I remember plopping that picture in the banner. It is a picture I took of one of my favorite places in the world: Sleeping Bear Dunes National Lake Shore in my home state of Michigan. The colors are fairly neutral, so it has the potential to go with anything. However, the right hand column is gray! Really?! Not a fan of this column at all (and for more reasons than the color that will be detailed below). There is just too much going on with respect to color in this particular screen shot. I am now aware that the photos that I use in each blog post need to be considered for their color scheme, rather than only the subject.
Aha! this is what drew me to the banner picture in the first place. For me the contrast between the sand and the foliage emphasizes a path. This symbolizes my COETAIL learning path and maybe the path of those who choose to read my blog posts. I do like the contrast between the white space of the blog post and the gray side bar, but is too much contrast a bad thing? The contrast of white and gray might be too extreme.
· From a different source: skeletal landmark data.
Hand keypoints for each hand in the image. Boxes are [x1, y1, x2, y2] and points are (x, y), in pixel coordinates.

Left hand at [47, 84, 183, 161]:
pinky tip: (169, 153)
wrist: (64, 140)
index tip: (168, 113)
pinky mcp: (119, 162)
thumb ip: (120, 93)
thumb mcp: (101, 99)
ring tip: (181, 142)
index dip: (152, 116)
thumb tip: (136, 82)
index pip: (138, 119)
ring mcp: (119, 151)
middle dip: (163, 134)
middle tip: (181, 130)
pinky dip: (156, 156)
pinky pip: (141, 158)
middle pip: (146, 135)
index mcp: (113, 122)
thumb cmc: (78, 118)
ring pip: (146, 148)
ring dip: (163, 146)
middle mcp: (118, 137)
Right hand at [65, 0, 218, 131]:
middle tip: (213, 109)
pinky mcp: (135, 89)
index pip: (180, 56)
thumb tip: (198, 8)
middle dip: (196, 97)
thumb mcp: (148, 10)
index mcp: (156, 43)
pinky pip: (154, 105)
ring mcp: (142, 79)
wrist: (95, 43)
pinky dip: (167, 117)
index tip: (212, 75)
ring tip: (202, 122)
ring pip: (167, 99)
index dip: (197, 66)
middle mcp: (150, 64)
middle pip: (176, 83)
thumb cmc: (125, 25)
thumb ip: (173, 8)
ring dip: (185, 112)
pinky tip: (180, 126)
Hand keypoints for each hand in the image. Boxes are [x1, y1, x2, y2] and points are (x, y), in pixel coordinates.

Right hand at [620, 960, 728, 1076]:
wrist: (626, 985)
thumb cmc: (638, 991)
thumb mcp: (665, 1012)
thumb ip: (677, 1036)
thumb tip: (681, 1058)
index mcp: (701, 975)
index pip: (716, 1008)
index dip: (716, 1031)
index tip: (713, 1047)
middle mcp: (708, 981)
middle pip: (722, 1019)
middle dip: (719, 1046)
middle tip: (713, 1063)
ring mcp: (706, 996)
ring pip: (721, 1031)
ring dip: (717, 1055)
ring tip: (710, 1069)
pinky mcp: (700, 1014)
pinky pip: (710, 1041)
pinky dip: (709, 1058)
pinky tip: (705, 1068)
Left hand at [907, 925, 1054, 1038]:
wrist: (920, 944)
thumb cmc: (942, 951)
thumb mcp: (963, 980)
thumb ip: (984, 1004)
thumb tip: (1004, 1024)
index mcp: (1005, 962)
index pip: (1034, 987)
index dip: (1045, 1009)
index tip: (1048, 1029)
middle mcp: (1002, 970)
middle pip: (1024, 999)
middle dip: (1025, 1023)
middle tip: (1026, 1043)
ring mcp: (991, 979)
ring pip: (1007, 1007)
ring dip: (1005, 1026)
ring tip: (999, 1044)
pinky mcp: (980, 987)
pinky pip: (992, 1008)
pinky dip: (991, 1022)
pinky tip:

The top-right of a web page as an “official” space where people look for information is very interesting, especially since the placement of tabs within many WordPress themes are on the top-left. I imagine that it is no coincidence that the COETAIL Asia theme uses that top-right space just as Brandon Jones suggests.
Clearly I excel at the use of this element in my blog! Gray text paragraph after gray text paragraph. Even with a photo thrown in for good measure, not so visually stimulating,
The side bar has some proximity issues. I have included widgets with the intention of providing visitors with ways to find information on my site. Each widget area blends into the next without any clear visual boundaries. I like the idea of having a widget linked to my GoodReads account, but despite the book covers being organized in a grid, it still looks a bit crowded. That said, this blog theme does a good job of separating the left side content space from the right side widget space.
Density and Whitespace
I would say that this theme does not capitalize on this element of visual hierarchy. Of course, my placement of a photo near the top of this blog post on the right hand side only serves to clutter that area (what should really be part of the “official” area).
Style and Texture
For me, this is probably the most intimidating element of visual hierarchy. It sounds so artsy. You mean I have to have a style? Texture as a visual, rather than a tactile, element…This is going to take some serious thinking!
In summary, here is a list of what I am looking for in a blog theme along with aspects to consider during the design of future blog posts:
- larger title font
- top-right “official” space
- visual boundaries within the widget space
- better use of density and whitespace
- a theme that provides or supports style
blog post considerations
- establish a color palette
- I’ll give this a try, but wonder if there is potential for a color palette to be too limiting.
- does the color palette of the photos used in a post work with the color palette of the blog?
- How best can I interrupt repetition to add emphasis?
- How can I use blog posts to establish a style?